Im Berufungsprozess im Fall Eternit S.p.a (Genua) hat der vorsitzende Richter die Unternehmensführung im Zusammenhang mit den Risiken von Asbest harsch kritisiert. Er zog bei seinen Ausführungen vom Montag Parallelen zu den Nationalsozialisten im Dritten Reich.
Die Schädlichkeit von Eternit sei von den Verantwortlichen mit viel Aufwand verschleiert worden, sagte Richter Alberto Oggè. Ähnlich seien die Nazis vorgegangen, als diese den Holocaust zu kaschieren versuchten. Dies habe zur Folge gehabt, dass der Mord an den Juden später nicht mehr in seiner vollen Tragweite rekonstruiert werden konnte.
Der Richter bezog sich bei seiner Äusserung auf eine Passage im erstinstanzlichen Urteil gegen die beiden Ex-Mitbesitzer des Unternehmens, der Schweizer Stephan Schmidheiny und der Belgier Jean-Louis de Cartier de Marchienne.
Darin heisst es, die Führung des italienischen Unternehmens habe in den 1970-er Jahren entschieden, die Risiken beim Umgang mit Asbest zu verharmlosen und beruhigende Informationen zu verbreiten.

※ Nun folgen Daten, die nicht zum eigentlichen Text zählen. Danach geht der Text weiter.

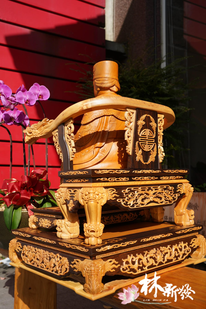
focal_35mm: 35
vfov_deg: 54.4
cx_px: 103
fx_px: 300
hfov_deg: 37.9
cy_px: 154
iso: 100
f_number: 6.3
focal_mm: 35
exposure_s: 1/400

Die Verteidigung von Schmidheiny kommentierte auf Anfrage der Nachrichtenagentur sda den Holocaust-Vergleich des Richters nicht. Sie liess mit Verweis auf die Verfahrenstaktik auch offen, wie sie auf die Aussagen reagieren wird.
Hohe Gefängnisstrafe
Schmidheiny und de Cartier waren vor einem Jahr zu jeweils 16 Jahren Haft sowie zu Schadenersatzzahlungen in dreistelliger Millionenhöhe verurteilt worden.
Das Strafgericht sah es als erwiesen an, dass die beiden ehemaligen Mitbesitzer der Eternit S.p.a. (Genua) absichtlich eine Umweltkatastrophe verursacht hätten. Ferner haben sie gemäss der Urteilsbegründung vom Mai 2012 mit Absicht Sicherheitsmassnahmen in zwei italienischen Eternit-Fabriken nicht eingehalten.
Bei zwei weiteren Eternit-Fabriken hatte das Strafgericht die Fälle als verjährt erachtet. Gegen das Urteil gingen sowohl die Staatsanwaltschaft als auch die beiden Verurteilten in Berufung.
Der Staatsanwalt strebt eine Verurteilung Schmidheinys und de Cartiers auch in den als verjährt beurteilten Fällen an. Er hatte in der ersten Instanz je 20 Jahre Haft verlangt. Die Verteidigung will eine Annullierung des Prozesses.